The second course was impeccable: an enormous, singular Maine lobster ravioli, made with Michigan ramps and topped with Fava beans. It was created by Chef Shawn McClain, who is a total sweetheart and served us an amazing meal at Sage in ARIA the evening prior.

McClain hails from the Midwest—hence the down-to-earth charm—and was named the Best Chef in that region by James Beard Foundation in 2006 for a little restaurant called Trio in Evanston, Il. The ravioli was paired with my favorite wine: rosé from Chateau D’Esclans Les Clans, a step above Whispering Angel from the Provence wine chateau.


I didn’t think much could be better than rosé and lobster, until a steak course from Jean-Georges arrived.

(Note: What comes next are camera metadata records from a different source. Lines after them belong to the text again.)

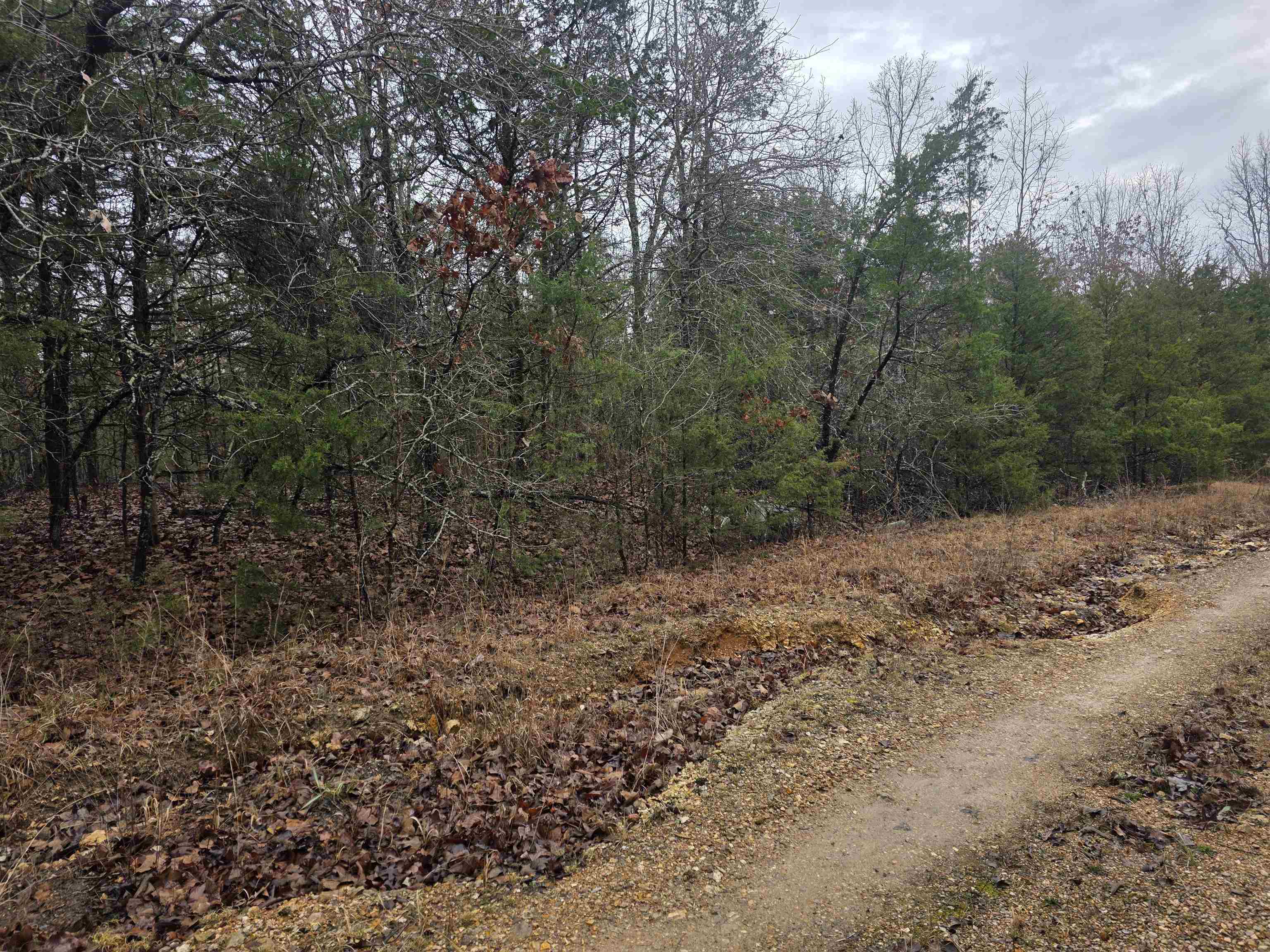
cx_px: 635
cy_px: 476
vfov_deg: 58.9
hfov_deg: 73.9
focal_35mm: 23
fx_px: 844
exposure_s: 1/359
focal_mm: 6.3
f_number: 1.7
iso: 32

We had the privilege of the full experience at his steakhouse the day prior—touring the kitchen, learning about how they select and cook the steaks, and sampling every steak on the menu.

I had decided that day that Jean-Georges is my favorite celebrity chef. (Previously, I didn’t have one.) This charming, tanned and eccentric French chef was behind many of the best restaurants in New York and Vegas, including the Drake Hotel’s Lafayette and ABC Kitchen in New York, as well as Prime and his namesake steakhouse in ARIA.


(Al)most importantly, he is responsible for the invention of the molten lava chocolate cake—an undercooked cake accident in a French reataurant in 1987—which is my absolute favorite.

The fourth course came from Michael Mina: a Hunters Waffle. The waffle was topped with duck confit, root vegetable hash, and a Maltaise sauce and paired with a thick, earthy red wine that was a 2012 Jean Foillard Cuvée Corclette Morgon. Michael Mina is the man behind Wit & Wisdom Bourbon Seak, Michal Mina, Pabu, Pub 1842—and his newest restaurant, Bardot Brasserie.


As this is Vegas, gluttony and show are common. Given that, I’m not sure why I was surprised when the dessert course arrived. “The Sweet French Affair” was a street scene that was entirely edible—from the sugar lamppost to the tray itself.

The little chocolate buildings were a lemon sensation (a tiered lemon pastry), a chocolate pastry, and the Opera, which was a warm molten chocolate cake topped with icecream all hidden under a charming little chocolate dome. This lovely little chocolate tray of surprises was created by Jean-Philippe Maury, the namesake behind the Patisserie in Bellagio, which puts Willy Wonka to shame.


The Bitches say A+. This was a brunch unlike any other. That said, we’ll return to Bardot each time we’re in Vegas, as you can’t beat a beautiful French brasserie for brunch.

Las Vegas

Bardot serves brunch Saturdays and Sundays.